### [WHAT THE TASK ASKS]
Output each of the records below line for line, with every character kept as it is.

### [THE RECORDS]
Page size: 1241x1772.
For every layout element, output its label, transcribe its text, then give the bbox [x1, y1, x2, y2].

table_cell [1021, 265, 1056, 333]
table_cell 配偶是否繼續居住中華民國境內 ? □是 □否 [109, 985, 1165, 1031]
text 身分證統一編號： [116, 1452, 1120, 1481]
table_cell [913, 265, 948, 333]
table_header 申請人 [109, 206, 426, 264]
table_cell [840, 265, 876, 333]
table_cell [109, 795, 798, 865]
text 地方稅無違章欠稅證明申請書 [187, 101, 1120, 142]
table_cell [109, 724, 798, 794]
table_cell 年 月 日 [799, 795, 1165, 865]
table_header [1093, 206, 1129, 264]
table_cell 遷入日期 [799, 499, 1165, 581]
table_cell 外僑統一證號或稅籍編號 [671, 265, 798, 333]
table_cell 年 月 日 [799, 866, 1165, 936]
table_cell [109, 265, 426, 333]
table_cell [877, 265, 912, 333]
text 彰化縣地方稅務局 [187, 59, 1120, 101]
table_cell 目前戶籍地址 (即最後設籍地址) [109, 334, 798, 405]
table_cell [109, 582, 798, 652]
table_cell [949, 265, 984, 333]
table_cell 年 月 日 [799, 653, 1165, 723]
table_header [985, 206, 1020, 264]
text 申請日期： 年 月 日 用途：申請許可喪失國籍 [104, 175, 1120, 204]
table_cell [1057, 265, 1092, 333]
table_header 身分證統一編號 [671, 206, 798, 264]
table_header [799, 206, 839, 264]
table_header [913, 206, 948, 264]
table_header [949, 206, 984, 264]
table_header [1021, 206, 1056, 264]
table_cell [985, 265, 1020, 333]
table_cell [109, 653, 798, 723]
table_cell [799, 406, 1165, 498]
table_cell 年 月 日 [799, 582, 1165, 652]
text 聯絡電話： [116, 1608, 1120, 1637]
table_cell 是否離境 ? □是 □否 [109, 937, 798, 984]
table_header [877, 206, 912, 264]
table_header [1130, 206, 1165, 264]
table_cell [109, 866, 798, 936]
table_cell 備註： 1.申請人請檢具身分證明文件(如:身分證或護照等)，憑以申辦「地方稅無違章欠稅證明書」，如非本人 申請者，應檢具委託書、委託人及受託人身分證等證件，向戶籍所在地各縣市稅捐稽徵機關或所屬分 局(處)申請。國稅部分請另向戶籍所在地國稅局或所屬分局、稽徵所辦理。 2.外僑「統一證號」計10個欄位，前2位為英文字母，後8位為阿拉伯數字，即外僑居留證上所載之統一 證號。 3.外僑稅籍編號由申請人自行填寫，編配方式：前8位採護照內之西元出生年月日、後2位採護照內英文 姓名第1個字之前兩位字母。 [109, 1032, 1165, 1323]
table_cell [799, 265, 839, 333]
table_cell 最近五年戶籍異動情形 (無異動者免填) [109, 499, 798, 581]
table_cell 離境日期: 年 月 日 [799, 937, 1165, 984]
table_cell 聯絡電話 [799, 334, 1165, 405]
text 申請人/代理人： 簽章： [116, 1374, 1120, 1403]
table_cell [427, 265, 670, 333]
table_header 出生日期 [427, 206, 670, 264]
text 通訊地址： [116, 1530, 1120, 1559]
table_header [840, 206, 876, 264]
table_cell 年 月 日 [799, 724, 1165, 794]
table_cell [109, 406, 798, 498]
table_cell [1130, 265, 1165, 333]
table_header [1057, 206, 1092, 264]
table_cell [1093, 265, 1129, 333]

### [EXERCISE RESULT]
Page size: 1241x1772.
For every layout element, output its label, transcribe its text, then give the bbox [x1, y1, x2, y2].

table_cell [1021, 265, 1056, 333]
table_cell 配偶是否繼續居住中華民國境內 ? □是 □否 [109, 985, 1165, 1031]
text 身分證統一編號： [116, 1452, 1120, 1481]
table_cell [913, 265, 948, 333]
table_header 申請人 [109, 206, 426, 264]
table_cell [840, 265, 876, 333]
table_cell [109, 795, 798, 865]
text 地方稅無違章欠稅證明申請書 [187, 101, 1120, 142]
table_cell [109, 724, 798, 794]
table_cell 年 月 日 [799, 795, 1165, 865]
table_header [1093, 206, 1129, 264]
table_cell 遷入日期 [799, 499, 1165, 581]
table_cell 外僑統一證號或稅籍編號 [671, 265, 798, 333]
table_cell 年 月 日 [799, 866, 1165, 936]
table_cell [109, 265, 426, 333]
table_cell [877, 265, 912, 333]
text 彰化縣地方稅務局 [187, 59, 1120, 101]
table_cell 目前戶籍地址 (即最後設籍地址) [109, 334, 798, 405]
table_cell [109, 582, 798, 652]
table_cell [949, 265, 984, 333]
table_cell 年 月 日 [799, 653, 1165, 723]
table_header [985, 206, 1020, 264]
text 申請日期： 年 月 日 用途：申請許可喪失國籍 [104, 175, 1120, 204]
table_cell [1057, 265, 1092, 333]
table_header 身分證統一編號 [671, 206, 798, 264]
table_header [799, 206, 839, 264]
table_header [913, 206, 948, 264]
table_header [949, 206, 984, 264]
table_header [1021, 206, 1056, 264]
table_cell [985, 265, 1020, 333]
table_cell [109, 653, 798, 723]
table_cell [799, 406, 1165, 498]
table_cell 年 月 日 [799, 582, 1165, 652]
text 聯絡電話： [116, 1608, 1120, 1637]
table_cell 是否離境 ? □是 □否 [109, 937, 798, 984]
table_header [877, 206, 912, 264]
table_header [1130, 206, 1165, 264]
table_cell [109, 866, 798, 936]
table_cell 備註： 1.申請人請檢具身分證明文件(如:身分證或護照等)，憑以申辦「地方稅無違章欠稅證明書」，如非本人 申請者，應檢具委託書、委託人及受託人身分證等證件，向戶籍所在地各縣市稅捐稽徵機關或所屬分 局(處)申請。國稅部分請另向戶籍所在地國稅局或所屬分局、稽徵所辦理。 2.外僑「統一證號」計10個欄位，前2位為英文字母，後8位為阿拉伯數字，即外僑居留證上所載之統一 證號。 3.外僑稅籍編號由申請人自行填寫，編配方式：前8位採護照內之西元出生年月日、後2位採護照內英文 姓名第1個字之前兩位字母。 [109, 1032, 1165, 1323]
table_cell [799, 265, 839, 333]
table_cell 最近五年戶籍異動情形 (無異動者免填) [109, 499, 798, 581]
table_cell 離境日期: 年 月 日 [799, 937, 1165, 984]
table_cell 聯絡電話 [799, 334, 1165, 405]
text 申請人/代理人： 簽章： [116, 1374, 1120, 1403]
table_cell [427, 265, 670, 333]
table_header 出生日期 [427, 206, 670, 264]
text 通訊地址： [116, 1530, 1120, 1559]
table_header [840, 206, 876, 264]
table_cell 年 月 日 [799, 724, 1165, 794]
table_cell [109, 406, 798, 498]
table_cell [1130, 265, 1165, 333]
table_header [1057, 206, 1092, 264]
table_cell [1093, 265, 1129, 333]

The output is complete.